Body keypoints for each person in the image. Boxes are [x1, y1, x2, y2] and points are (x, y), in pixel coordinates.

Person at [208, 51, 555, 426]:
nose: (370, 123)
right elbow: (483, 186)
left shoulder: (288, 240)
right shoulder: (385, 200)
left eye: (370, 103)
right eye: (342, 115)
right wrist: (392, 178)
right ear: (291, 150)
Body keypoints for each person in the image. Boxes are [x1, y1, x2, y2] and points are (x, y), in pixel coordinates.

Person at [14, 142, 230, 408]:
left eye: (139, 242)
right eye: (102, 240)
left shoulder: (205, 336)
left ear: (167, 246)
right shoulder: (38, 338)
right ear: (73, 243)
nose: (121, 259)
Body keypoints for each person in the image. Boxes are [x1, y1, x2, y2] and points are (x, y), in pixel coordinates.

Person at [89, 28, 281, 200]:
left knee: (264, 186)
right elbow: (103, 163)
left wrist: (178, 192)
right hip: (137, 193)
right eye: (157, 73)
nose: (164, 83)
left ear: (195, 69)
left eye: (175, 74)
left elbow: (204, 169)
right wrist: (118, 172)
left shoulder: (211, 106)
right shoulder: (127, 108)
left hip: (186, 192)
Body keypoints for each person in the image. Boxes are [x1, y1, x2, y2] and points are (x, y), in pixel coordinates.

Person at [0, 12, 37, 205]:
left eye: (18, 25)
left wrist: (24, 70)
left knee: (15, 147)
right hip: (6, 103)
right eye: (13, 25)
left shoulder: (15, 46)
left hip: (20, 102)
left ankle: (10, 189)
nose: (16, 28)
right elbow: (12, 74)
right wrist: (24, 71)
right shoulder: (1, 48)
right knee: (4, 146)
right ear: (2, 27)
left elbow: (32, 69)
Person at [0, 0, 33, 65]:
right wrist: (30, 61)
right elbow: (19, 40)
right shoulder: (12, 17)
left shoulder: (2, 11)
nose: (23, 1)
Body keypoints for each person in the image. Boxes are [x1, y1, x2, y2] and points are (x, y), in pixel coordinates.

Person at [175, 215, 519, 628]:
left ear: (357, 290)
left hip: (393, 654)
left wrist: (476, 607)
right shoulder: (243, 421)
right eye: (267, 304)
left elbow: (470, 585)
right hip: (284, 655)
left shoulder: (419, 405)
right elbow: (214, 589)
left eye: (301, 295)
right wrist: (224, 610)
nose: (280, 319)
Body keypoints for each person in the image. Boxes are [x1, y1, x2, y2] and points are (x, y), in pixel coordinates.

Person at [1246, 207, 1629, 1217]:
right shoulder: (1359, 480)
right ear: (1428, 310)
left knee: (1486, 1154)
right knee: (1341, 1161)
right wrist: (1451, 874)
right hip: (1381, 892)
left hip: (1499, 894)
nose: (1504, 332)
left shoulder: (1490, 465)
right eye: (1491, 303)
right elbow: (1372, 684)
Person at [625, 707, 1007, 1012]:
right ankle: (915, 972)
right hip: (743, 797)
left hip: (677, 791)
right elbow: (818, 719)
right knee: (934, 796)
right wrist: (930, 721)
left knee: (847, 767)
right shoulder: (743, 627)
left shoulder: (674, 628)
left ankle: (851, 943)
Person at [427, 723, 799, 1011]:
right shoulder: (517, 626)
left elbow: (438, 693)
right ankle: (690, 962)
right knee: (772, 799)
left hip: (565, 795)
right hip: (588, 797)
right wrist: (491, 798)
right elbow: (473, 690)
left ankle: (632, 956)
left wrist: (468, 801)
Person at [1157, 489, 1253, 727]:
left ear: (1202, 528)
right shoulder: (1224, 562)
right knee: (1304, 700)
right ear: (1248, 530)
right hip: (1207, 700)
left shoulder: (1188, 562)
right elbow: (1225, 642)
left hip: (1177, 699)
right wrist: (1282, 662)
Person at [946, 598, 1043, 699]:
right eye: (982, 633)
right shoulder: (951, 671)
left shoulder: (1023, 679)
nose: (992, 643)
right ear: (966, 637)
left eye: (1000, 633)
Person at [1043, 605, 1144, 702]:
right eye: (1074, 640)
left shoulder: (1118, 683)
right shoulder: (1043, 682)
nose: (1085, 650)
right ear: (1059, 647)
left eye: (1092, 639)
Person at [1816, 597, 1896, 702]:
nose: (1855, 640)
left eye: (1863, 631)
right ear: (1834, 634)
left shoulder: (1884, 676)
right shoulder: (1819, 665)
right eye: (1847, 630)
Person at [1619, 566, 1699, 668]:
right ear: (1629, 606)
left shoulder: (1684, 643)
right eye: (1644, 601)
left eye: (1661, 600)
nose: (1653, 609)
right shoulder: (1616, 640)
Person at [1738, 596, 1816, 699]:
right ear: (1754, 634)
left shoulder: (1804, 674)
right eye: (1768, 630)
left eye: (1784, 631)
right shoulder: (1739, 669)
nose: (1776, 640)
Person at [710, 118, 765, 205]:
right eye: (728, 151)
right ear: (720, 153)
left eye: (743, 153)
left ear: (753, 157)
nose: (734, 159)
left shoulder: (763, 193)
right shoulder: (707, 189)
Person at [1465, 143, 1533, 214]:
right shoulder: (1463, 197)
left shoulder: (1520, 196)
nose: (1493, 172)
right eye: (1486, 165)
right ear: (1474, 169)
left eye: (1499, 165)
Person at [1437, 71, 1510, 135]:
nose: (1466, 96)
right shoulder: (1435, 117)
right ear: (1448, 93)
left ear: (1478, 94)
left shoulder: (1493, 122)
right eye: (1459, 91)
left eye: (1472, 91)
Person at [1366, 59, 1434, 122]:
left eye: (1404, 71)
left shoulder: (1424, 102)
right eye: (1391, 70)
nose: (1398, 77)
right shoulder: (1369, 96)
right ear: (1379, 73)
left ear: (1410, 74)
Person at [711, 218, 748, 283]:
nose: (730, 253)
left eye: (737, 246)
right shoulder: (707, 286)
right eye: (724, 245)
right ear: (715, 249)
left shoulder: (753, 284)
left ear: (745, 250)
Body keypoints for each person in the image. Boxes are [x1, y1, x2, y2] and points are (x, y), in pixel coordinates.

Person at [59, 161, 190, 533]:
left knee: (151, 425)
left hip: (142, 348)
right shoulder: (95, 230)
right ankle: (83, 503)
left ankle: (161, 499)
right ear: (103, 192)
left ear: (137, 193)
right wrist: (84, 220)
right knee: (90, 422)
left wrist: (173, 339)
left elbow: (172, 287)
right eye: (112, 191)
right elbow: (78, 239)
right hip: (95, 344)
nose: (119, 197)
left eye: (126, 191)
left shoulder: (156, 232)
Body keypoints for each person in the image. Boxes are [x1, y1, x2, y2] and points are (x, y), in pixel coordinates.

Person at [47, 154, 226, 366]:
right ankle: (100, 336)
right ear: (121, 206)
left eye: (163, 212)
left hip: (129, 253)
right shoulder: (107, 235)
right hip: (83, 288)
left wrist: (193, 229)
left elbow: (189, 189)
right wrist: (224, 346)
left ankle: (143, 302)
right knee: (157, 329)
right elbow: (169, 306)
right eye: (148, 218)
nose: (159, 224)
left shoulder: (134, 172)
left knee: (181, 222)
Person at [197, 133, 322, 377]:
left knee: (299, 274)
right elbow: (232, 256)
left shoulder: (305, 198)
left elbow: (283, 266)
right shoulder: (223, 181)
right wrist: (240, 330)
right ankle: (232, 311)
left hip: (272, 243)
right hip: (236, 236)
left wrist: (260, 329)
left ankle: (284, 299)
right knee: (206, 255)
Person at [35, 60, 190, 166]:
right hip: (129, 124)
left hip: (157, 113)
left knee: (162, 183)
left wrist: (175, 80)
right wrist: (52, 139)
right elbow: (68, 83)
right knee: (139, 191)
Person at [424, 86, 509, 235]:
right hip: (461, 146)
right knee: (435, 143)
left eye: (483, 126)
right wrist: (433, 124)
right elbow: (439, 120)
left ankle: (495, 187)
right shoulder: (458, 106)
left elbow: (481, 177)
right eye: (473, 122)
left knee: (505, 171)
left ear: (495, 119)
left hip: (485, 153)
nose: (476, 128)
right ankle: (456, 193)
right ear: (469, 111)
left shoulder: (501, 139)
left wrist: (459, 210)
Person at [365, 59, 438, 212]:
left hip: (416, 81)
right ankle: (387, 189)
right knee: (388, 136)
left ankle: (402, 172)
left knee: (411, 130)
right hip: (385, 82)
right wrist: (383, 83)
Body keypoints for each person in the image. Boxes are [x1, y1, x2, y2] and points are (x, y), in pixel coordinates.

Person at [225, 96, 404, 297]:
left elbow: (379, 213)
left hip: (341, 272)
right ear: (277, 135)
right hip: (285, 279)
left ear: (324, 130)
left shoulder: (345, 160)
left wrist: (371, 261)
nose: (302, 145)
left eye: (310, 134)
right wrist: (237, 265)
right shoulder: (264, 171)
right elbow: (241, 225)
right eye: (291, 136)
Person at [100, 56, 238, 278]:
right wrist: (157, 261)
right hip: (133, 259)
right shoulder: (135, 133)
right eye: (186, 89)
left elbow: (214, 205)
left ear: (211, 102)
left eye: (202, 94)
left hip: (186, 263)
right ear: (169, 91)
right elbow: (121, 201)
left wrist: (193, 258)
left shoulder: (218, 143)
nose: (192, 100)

--

When copying the data above, please keep exactly the lines from its first line through the line with "nose: (121, 259)", both ends included, and drop the rest.

Body keypoints for each person in the image. Boxes are [x1, y1, x2, y2] and points are (x, y), in pixel coordinates.

Person at [208, 51, 555, 426]:
nose: (370, 123)
right elbow: (483, 186)
left shoulder: (288, 240)
right shoulder: (385, 200)
left eye: (370, 103)
right eye: (342, 115)
right wrist: (392, 178)
right ear: (291, 150)
Body keypoints for each person in the image. Boxes are [x1, y1, x2, y2] and points are (x, y), in pixel coordinates.

Person at [14, 142, 230, 408]:
left eye: (139, 242)
right eye: (102, 240)
left shoulder: (205, 336)
left ear: (167, 246)
right shoulder: (38, 338)
right ear: (73, 243)
nose: (121, 259)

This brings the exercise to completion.